The little mate being fond of play does not like to stay in the house long. She lays a few eggs about the size of poppy seeds. Then she bites a hole in the house and runs away! Next day little Mr. Stickleback goes to find her, and coaxes her back. This goes on for several days, until a great number of bright yellow eggs, like seeds, are laid in the nest.
After this, it is a whole month before the little fish will hatch. Meantime other fish and other sticklebacks will eat them, if they get the chance. All that month the kind, brave little stickleback swims up and down near his nest, and drives off enemies. He will let no fish, not even his mate, come near his treasure.
Finally, out come the wee, wee fish. Now the poor little father has a harder time than ever. Theother fish want to eat up the young fry. The food of sticklebacks is grubs, tiny insects, and very small fry. As they are very hungry and greedy, they are on the watch to pick up the new little fish. But the stickleback, however hungry, never eats his own little ones. He leaves such vile conduct to the dog-fish.
As the little ones grow, they are very active, and want to stray away from their home. Their father knows they would get into danger, so he watches, and chases each runaway back into its home bounds, where he can take care of them all.
Finally, the little ones are so nearly grown that they can fight for themselves. They can pick up their own food, and make their own houses. Then they are allowed to go off and swim where they choose.
As I have told you about a very little fish, I will now tell you something of a very big fish. The sturgeon is a great fish which lives in the waters of many countries. He is found in some of our rivers. The body and head of the sturgeon are partly covered with five long lines of great bony plates. These plates are grooved, and have a sharp point in the centre. They make good armor.

## ACTION ITEM
Reproduce the stickleback text word for word from "The little mate" up to and including "in the nest.".

## EXTRACTED MATERIAL
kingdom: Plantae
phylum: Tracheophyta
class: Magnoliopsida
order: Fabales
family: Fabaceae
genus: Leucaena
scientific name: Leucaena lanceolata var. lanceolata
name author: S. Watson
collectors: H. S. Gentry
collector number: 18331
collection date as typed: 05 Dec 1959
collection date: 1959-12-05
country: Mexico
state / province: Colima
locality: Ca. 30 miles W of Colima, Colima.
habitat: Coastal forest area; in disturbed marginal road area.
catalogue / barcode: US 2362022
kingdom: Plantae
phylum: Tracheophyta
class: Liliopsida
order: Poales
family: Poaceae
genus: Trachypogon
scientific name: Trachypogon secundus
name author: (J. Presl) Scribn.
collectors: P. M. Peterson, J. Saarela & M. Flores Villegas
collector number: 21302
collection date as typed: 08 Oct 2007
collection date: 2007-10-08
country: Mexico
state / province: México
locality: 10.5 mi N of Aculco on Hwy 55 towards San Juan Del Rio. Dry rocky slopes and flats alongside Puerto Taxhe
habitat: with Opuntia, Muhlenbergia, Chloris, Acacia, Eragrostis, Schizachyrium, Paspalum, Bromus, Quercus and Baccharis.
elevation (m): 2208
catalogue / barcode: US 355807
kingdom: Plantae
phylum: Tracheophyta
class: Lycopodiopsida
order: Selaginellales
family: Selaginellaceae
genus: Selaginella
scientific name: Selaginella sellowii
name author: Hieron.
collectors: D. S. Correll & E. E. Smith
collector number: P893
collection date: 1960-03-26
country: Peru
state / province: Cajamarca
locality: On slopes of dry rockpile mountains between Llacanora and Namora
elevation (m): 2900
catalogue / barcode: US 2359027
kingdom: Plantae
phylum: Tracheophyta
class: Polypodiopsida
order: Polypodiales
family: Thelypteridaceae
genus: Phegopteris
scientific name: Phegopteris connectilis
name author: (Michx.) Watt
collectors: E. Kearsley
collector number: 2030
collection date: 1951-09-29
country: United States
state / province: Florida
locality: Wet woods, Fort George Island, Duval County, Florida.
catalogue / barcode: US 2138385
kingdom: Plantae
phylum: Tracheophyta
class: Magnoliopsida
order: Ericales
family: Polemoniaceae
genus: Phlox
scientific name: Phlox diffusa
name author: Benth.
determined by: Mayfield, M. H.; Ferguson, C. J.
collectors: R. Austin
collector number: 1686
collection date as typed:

## OUTPUT
The little mate being fond of play does not like to stay in the house long. She lays a few eggs about the size of poppy seeds. Then she bites a hole in the house and runs away! Next day little Mr. Stickleback goes to find her, and coaxes her back. This goes on for several days, until a great number of bright yellow eggs, like seeds, are laid in the nest.